Алесь Адамович — фигура в русской литературе, в белорусской литературе, прежде всего, чрезвычайно неоднозначная, сложная, больная, мятущаяся. Он пережил партизанский опыт подростком и никогда не избавился от ужаса, который тогда поселился в его душе. Долгое время Адамович не решался писать о том, что видел и знал. Не решался не потому, что он опасался цензуры, цензура само собой. И кстати говоря, всю правду о Хатыни он так написать и не смог, понадобилась перестройка, понадобилась отвага Василя Владимировича Быкова, чтобы рассказать всю правду о белорусских сожженных деревнях и о том, что партизаны тоже, как ни ужасно это звучит, несли ответственность за судьбу этих деревень, потому что они убивали гитлеровских функционеров. В частности, Хатынь была местью за одного из любимцев фюрера, бегуна знаменитого, а потом за эти партизанские действия мстили мирным жителям.

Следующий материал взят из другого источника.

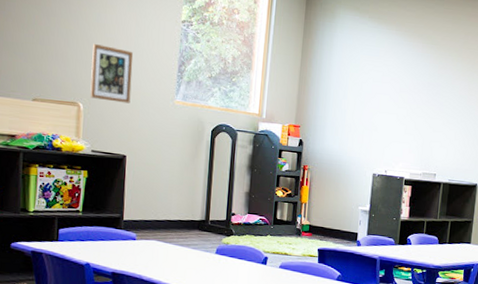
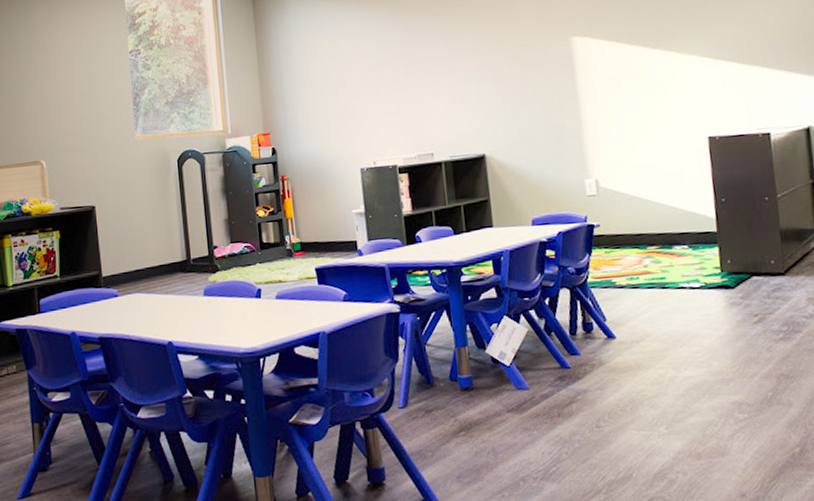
wall art: present [90,43,133,104] -> none [47,95,91,153]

Партизаны, конечно, ни в чем не виноваты, ни с какой точки зрения, но некоторая моральная ответственность на них есть, и вот в югославской литературе, например, эта тема поднималась, а в русской до последнего времени нет. Но дело, повторяю, не в цензуре. Дело в том, что для самого Адамовича прикосновение к этому опыту было слишком серьезной травмой. Достаточно сказать, что после первой своей автобиографической дилогии «Война под крышами», которая у нас сейчас более памятна по экранизации и по песням Высоцкого к ней «Сыновья уходят в бой», «Аисты», он не прикасался к этой теме еще шесть лет, и потом свою «Хатынскую повесть» писал в три приема — в 1965, в 1968, в 1971 только он ее закончил.

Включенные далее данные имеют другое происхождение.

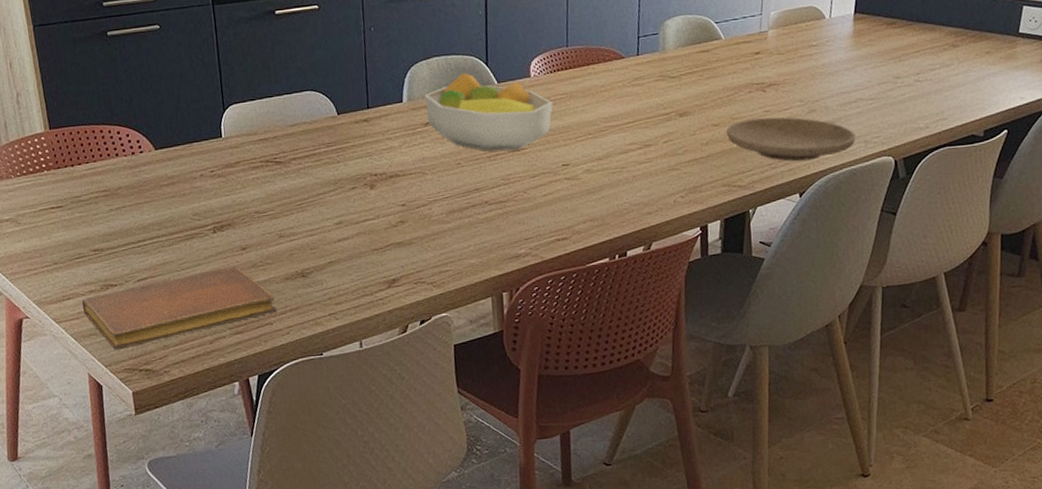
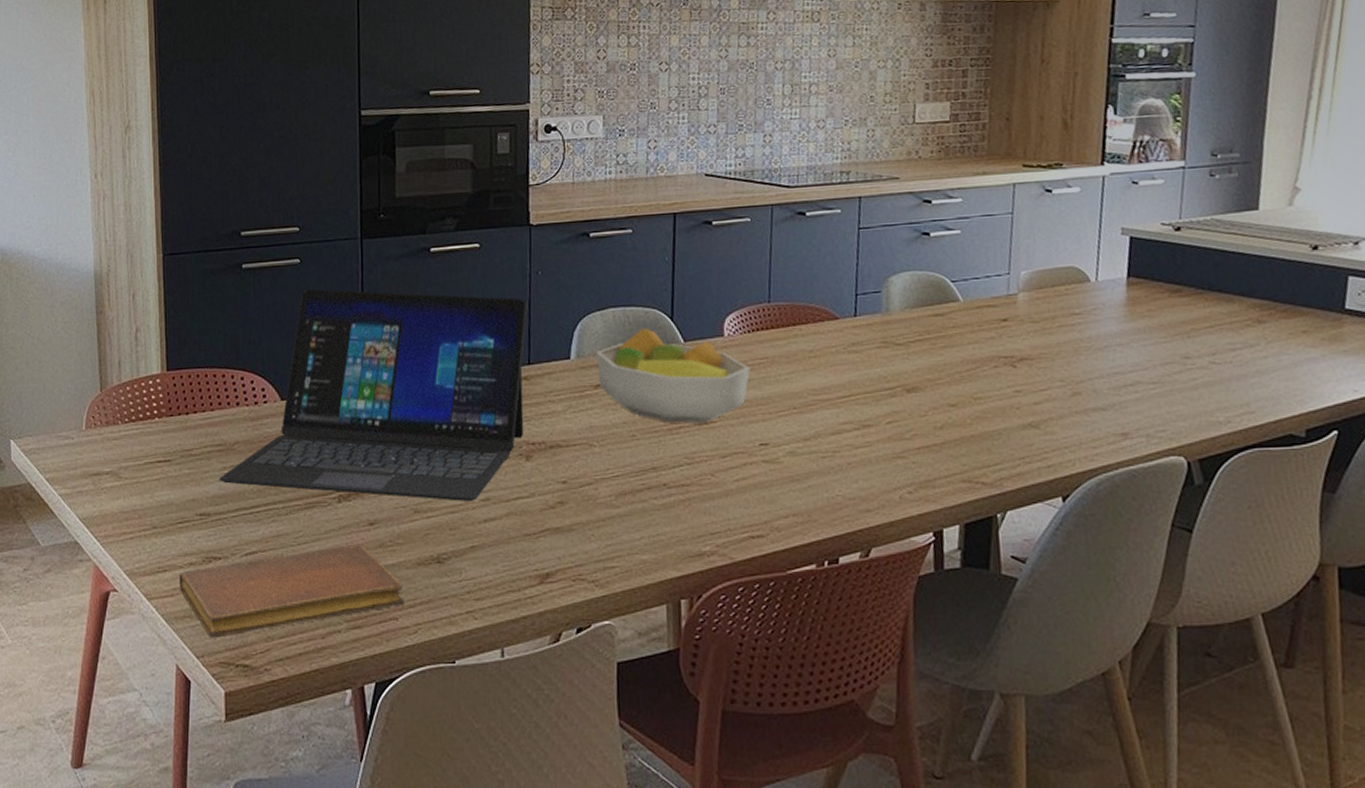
laptop: none [107,51,367,226] -> present [219,289,528,501]
plate: present [726,117,856,162] -> none [965,399,1135,456]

Это был для него опыт чрезвычайно мучительный, и кстати говоря, в книге это прочитывается, потому что она полна деталей чудовищных, она физически, тактильно невыносима. Вот этот горящий торфяник, на котором происходит большая часть действия, этот огонь, там же тема огня, ожогов проходит через всю книгу, вплоть до того, что там мальчик обжигается о картошку, и это становится как бы первым ожогом, первым толчком. Эта, чрезвычайно сильно, убедительно написанная книга, вся оставляет тактильное чувство прикосновения к пламени. Она действительно и писалась мучительно, и, несмотря на свой сравнительно незначительный объем, читается очень не сразу и очень тяжело.

Адамович вообще имел репутацию такого подсознательного, во всяком случае так о нем говорили неформально, подсознательного садиста, потому что он пытается заставить читателя пережить все то, что переживали его герои. Он понимал, что литература, приемы литературы, они просто оскорбительны, кощунственны там, где речь идет о таком материале, и поэтому пришло время прозы документальной, надо собирать показания свидетелей, которые страшнее, чем может выдумать любое воображение.

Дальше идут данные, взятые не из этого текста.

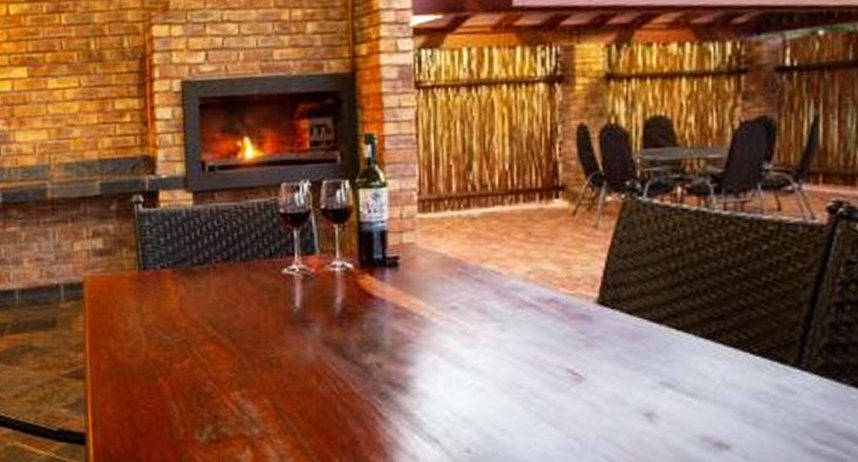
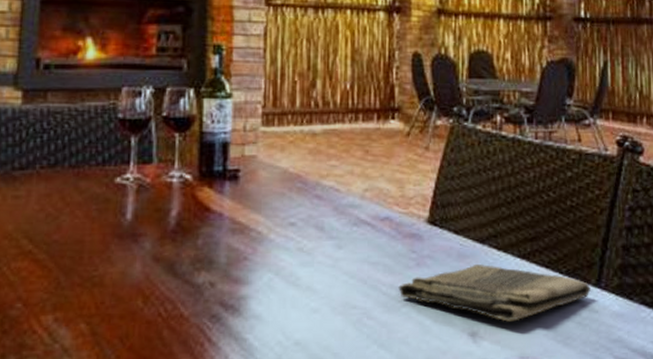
dish towel: none [566,344,788,403] -> present [398,263,591,322]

Вот вместе с Янкой Брылем он задумал книгу «Говорят сожженные деревни», и действительно записал показания этих людей. Впоследствии на показаниях карателей была в огромной степени построена его повесть «Радость ножа, или жизнеописания гипербореев», под названием «Каратели» она была впервые опубликована в «Дружбе народов». И я помню, что этот номер «Дружбы народов» был тоже практически недоставаем, потому что это была, с одной стороны, очень страшная, отталкивающая, невозможная литература, с другой, каждый испытывал желание прочесть и примерить это на себя. Потому что книга о психологии карателя, она же, как и «Сотников» у Быкова, рассказывает о том, что человек невероятно легко сваливается в эту бездну, что это крошечный шаг любого из нас от этого отделяет, даже самого упорного, даже самого идейного.

Поэтому для Адамовича литература документальная, а мы о ней много будем говорить в семидесятые годы, становится и компетентнее, и достовернее, и в каком-то смысле достойнее художественной, потому что художник не может выдумать того, о чем говорят нам кошмары ХХ века.

Я подозреваю очень сильно, что хотя Адамович никогда об этом не говорил прямо, но его разочарование в проекте «Человек» было глубоким и ранним. Он, как впоследствии очень многие, считал, что после кошмаров ХХ века, после Майданека, Треблинки, Освенцима, Хатыни, Катыни, после этих вещей невозможно говорить о прежнем человечестве. Прежняя литература скомпрометирована, по Адорно, писать стихи после Освенцима весьма проблематично. По Адамовичу, человек вообще доказал свое не просто отпадение от Бога, он доказал свою небожественность, небожественность своей природы.

Наверное, война прошлась по нему слишком тяжело, и он увидел слишком многое и слишком рано. Поэтому «Хатынская повесть» — это не просто поразительные по документальной силе, личные, его собственные воспоминания о партизанщине, он же начал, прежде чем опрашивать других, он вот так жестко допросил себя, записал все, что он помнил, но не только это.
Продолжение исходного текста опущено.